Only a limited number of configuration programs can be loaded at the same 
time. If there is no room for loading a new configuration program, the configuration program 
for another configurable instruction is removed from the band to make room for the new 
configuration program. 

Each time a configuration program is loaded there is a considerable overhead. 
According to the article, this overhead is minimized by keeping the configuration programs 
loaded as long as possible before removing them to load other configuration programs. Thus, a 
kind of caching of configuration programs is realized, which minimizes the overhead when a 
configurable instruction is used repeatedly. Still, there is considerable overhead for loading 
configuration programs. 

Amongst others, it is an object of the invention to reduce the overhead needed 
to load configuration programs. It is a further object of the invention to increase the number of 
configuration programs that can be kept loaded together, so that configuration programs need 
to be loaded at fewer times. It is another object of the invention to reduce the amount of 
memory needed to store all configuration programs needed for a computer program. 

An embodiment of a method of executing a computer program according to the 
invention is set forth in Claim 1. According to this embodiment combinations of configurable 
instructions are defined and loaded in combination and not individually. Before running the 
program one or more combinations are selected, each of at least two configurable instructions.

→ Excerpted records
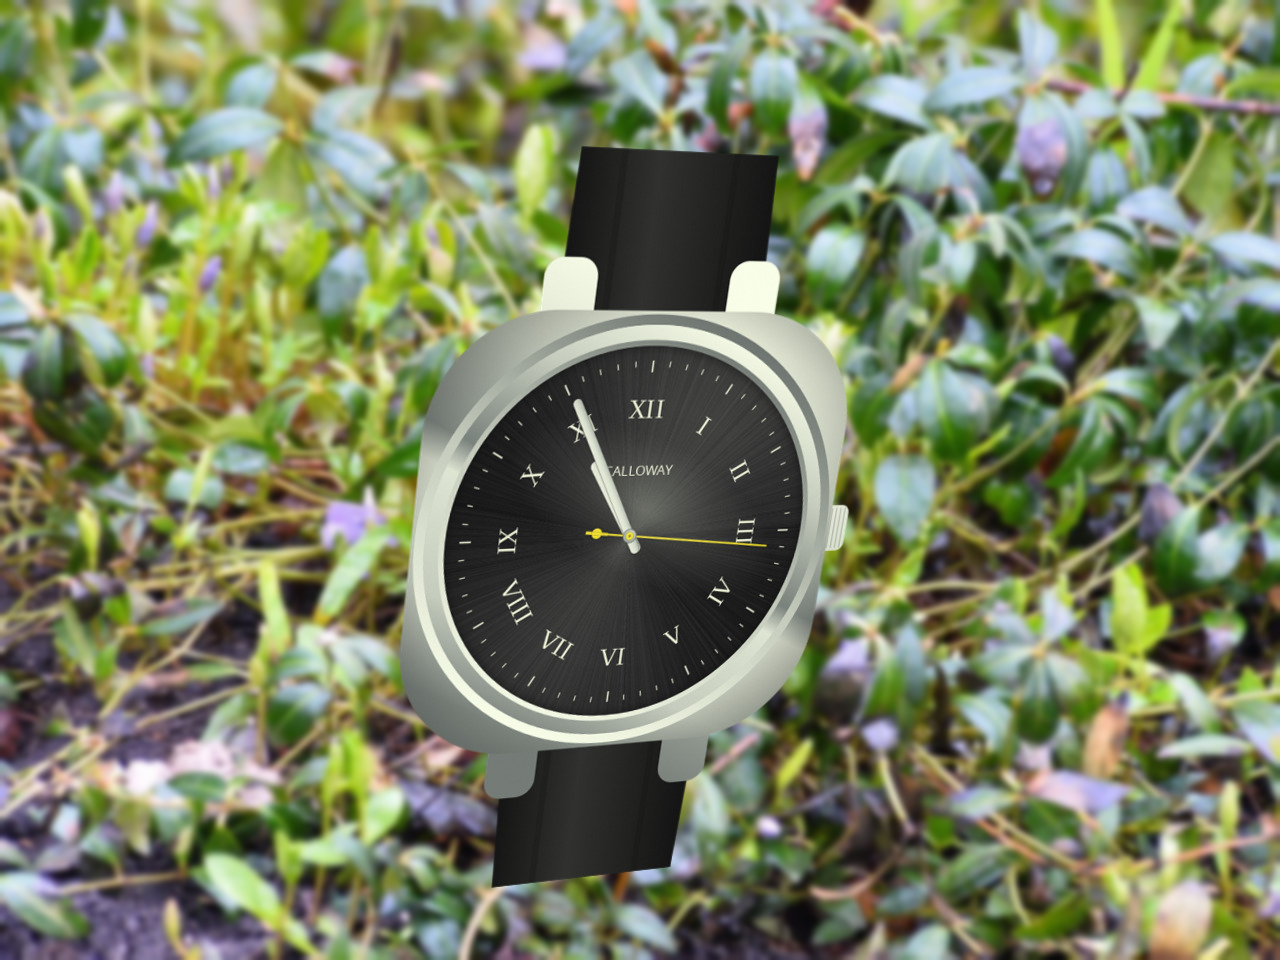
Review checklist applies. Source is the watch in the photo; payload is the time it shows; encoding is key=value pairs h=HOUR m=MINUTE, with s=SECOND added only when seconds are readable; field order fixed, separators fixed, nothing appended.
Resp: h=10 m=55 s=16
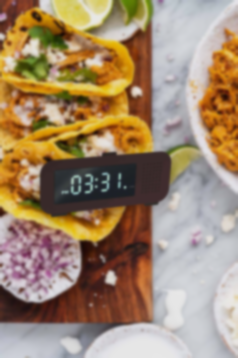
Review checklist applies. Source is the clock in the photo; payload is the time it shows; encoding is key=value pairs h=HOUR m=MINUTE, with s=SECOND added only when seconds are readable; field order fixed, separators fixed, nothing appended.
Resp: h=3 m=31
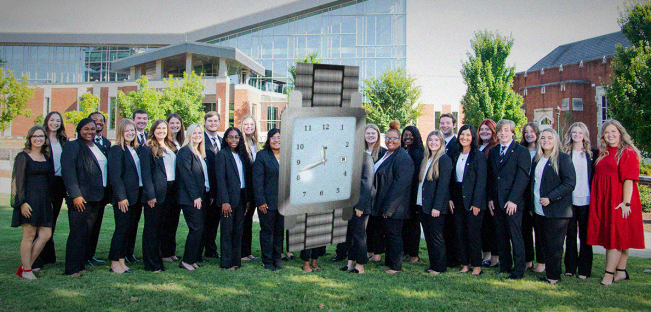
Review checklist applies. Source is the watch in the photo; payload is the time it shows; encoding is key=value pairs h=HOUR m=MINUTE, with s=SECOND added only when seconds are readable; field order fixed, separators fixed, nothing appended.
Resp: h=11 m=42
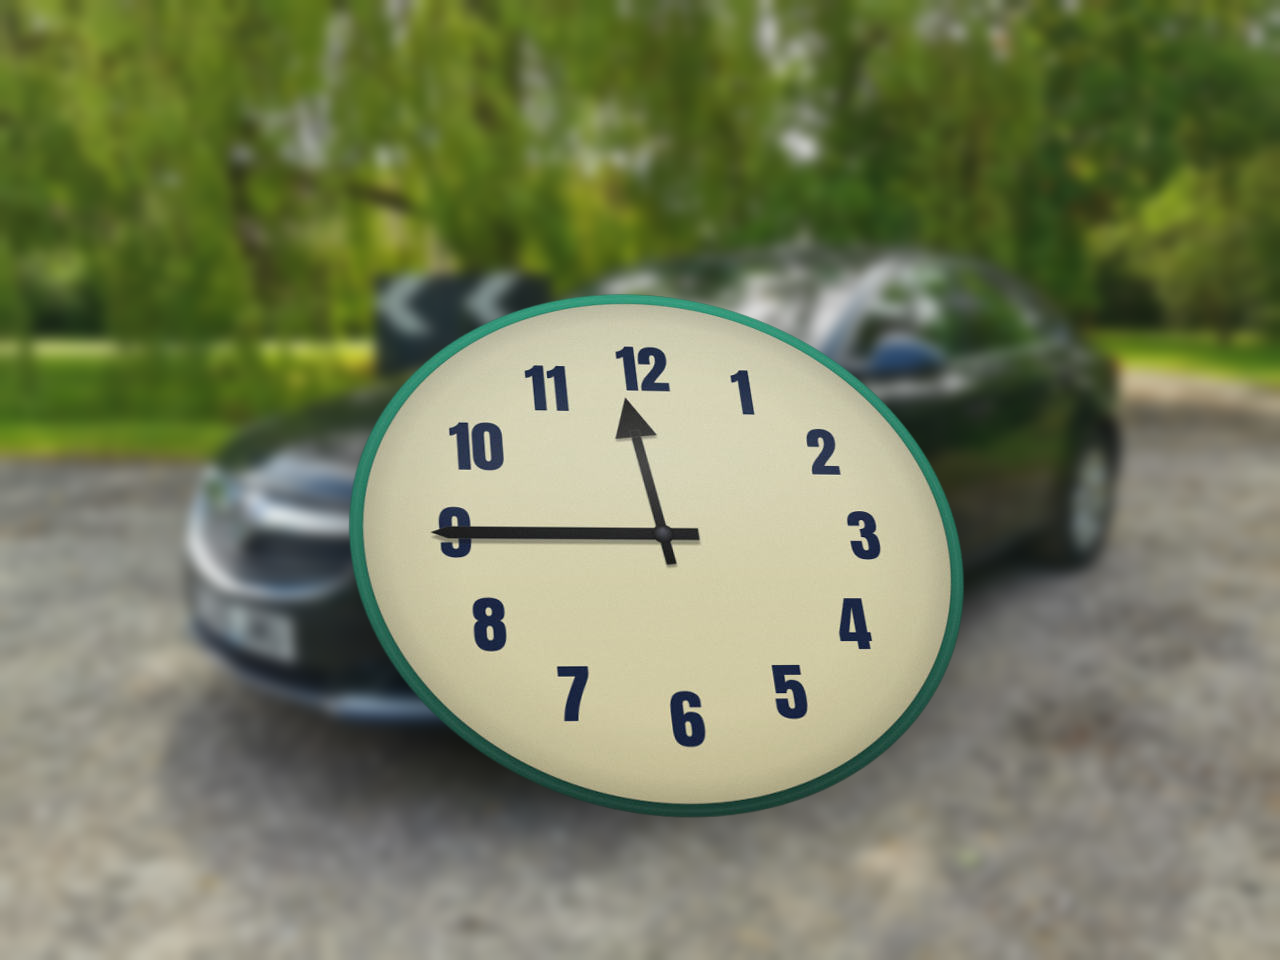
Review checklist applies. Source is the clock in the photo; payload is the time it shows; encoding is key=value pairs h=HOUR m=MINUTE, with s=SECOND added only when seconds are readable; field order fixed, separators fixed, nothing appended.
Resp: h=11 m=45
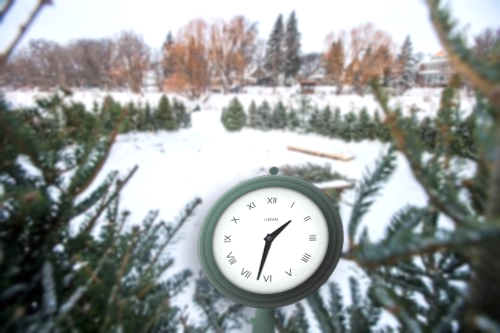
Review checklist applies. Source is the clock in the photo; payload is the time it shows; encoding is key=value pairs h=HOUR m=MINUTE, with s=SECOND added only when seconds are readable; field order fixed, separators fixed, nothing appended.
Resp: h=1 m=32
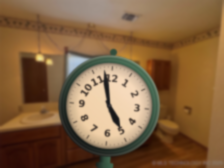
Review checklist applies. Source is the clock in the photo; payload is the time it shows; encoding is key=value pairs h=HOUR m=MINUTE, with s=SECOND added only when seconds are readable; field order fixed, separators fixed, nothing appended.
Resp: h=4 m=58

* * *

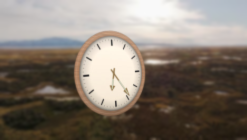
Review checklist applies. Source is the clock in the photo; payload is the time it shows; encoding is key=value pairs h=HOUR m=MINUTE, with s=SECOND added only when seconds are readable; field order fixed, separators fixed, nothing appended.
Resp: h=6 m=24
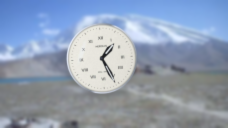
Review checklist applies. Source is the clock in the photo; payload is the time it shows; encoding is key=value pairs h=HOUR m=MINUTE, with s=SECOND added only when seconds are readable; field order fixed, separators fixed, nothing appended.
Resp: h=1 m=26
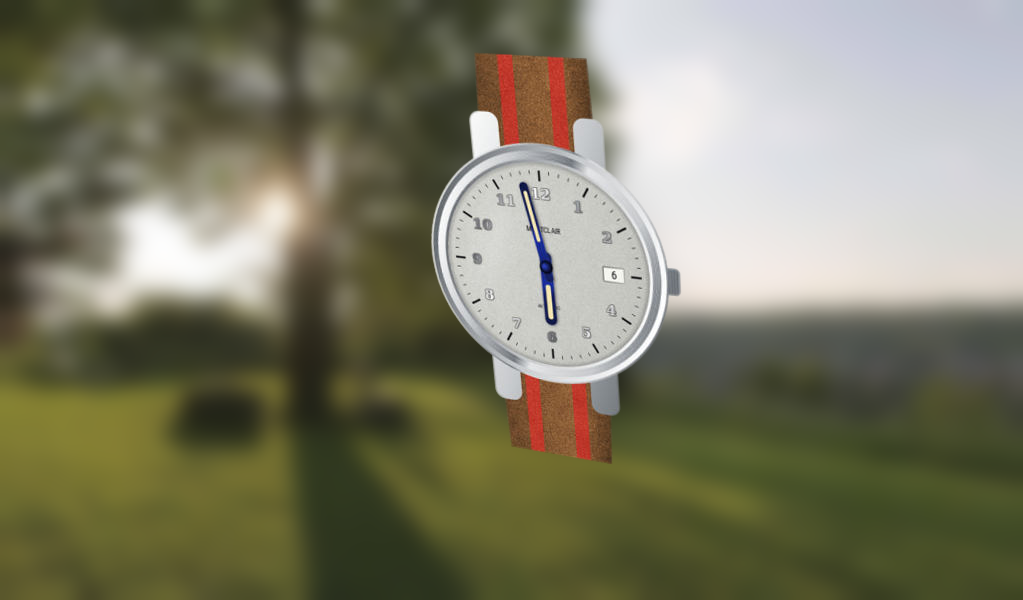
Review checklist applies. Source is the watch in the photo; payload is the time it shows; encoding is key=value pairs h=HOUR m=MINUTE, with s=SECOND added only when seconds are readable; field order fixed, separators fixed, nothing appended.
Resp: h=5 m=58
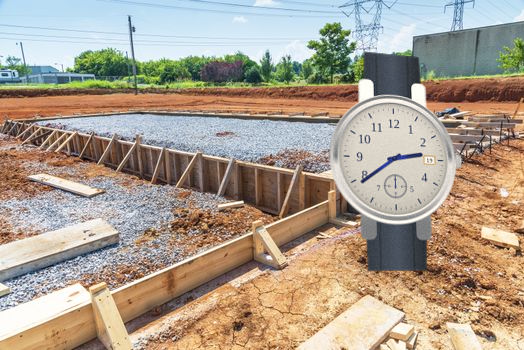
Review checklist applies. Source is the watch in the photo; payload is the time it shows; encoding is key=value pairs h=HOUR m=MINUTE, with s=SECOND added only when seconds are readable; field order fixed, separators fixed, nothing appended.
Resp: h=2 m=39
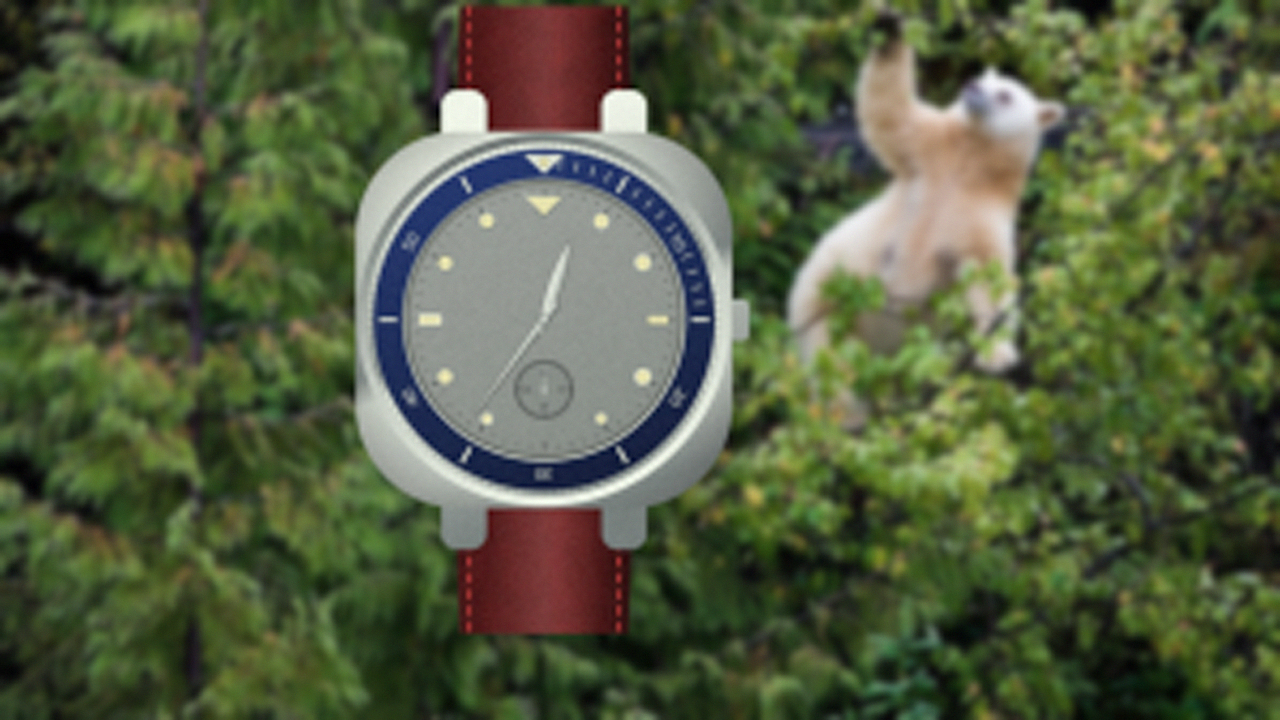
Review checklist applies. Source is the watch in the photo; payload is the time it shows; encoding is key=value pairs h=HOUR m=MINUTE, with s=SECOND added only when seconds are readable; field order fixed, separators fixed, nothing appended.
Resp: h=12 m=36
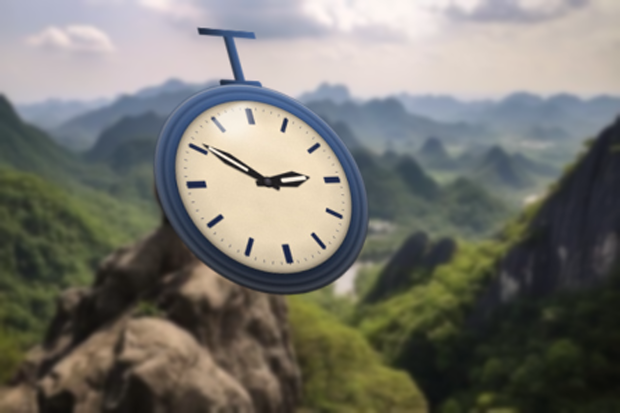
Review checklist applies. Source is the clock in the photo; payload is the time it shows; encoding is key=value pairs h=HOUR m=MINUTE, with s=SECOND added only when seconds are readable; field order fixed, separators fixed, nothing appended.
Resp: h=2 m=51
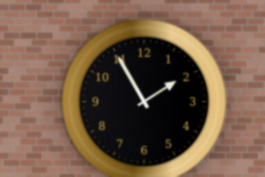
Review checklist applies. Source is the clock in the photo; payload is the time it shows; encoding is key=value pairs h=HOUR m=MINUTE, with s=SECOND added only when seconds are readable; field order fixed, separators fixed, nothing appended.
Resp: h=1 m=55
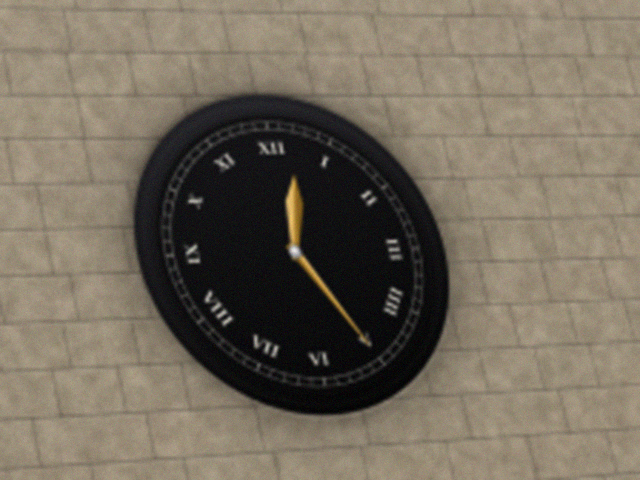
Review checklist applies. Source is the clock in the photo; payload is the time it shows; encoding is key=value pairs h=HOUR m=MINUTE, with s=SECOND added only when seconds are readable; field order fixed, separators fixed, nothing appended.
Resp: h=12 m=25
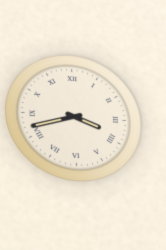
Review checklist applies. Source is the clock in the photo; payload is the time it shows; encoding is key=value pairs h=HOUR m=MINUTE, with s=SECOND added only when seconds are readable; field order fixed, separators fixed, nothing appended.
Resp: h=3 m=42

→ Problems to work on
1. Rewrite the passage on configuration programs from "Only a limited" to "a considerable overhead.", changing "band" to "memory".
2. According to the passage on configuration programs, how does the article minimize the overhead of loading configuration programs?
3. Continue the passage on configuration programs from where it stops.

→ Answers
1.
Only a limited number of configuration programs can be loaded at the same 
time. If there is no room for loading a new configuration program, the configuration program 
for another configurable instruction is removed from the memory to make room for the new 
configuration program. 

Each time a configuration program is loaded there is a considerable overhead.

2. It keeps the configuration programs loaded as long as possible before removing them to load other configuration programs.

3.
Typically, each combination is associated with one or more sequential regions of instructions 
the computer program. When the particular region of the program is executed the 
configuration program for all configurable instructions for the relevant combination for that 
region is loaded. 

The combinations of instructions and their associated regions can be selected 
before running the program, in such a way that the overhead for loading configuration * 
programs will be minimal, that is, configurable instructions selected for the combination occur 
in a sequence without interruption by other configurable instructions, not belonging to the 
combination, if these other configurable instructions would cause the need to load another 
combination. Thus, the work done to minimize the overhead is done at compile-time rather 
than at run-time.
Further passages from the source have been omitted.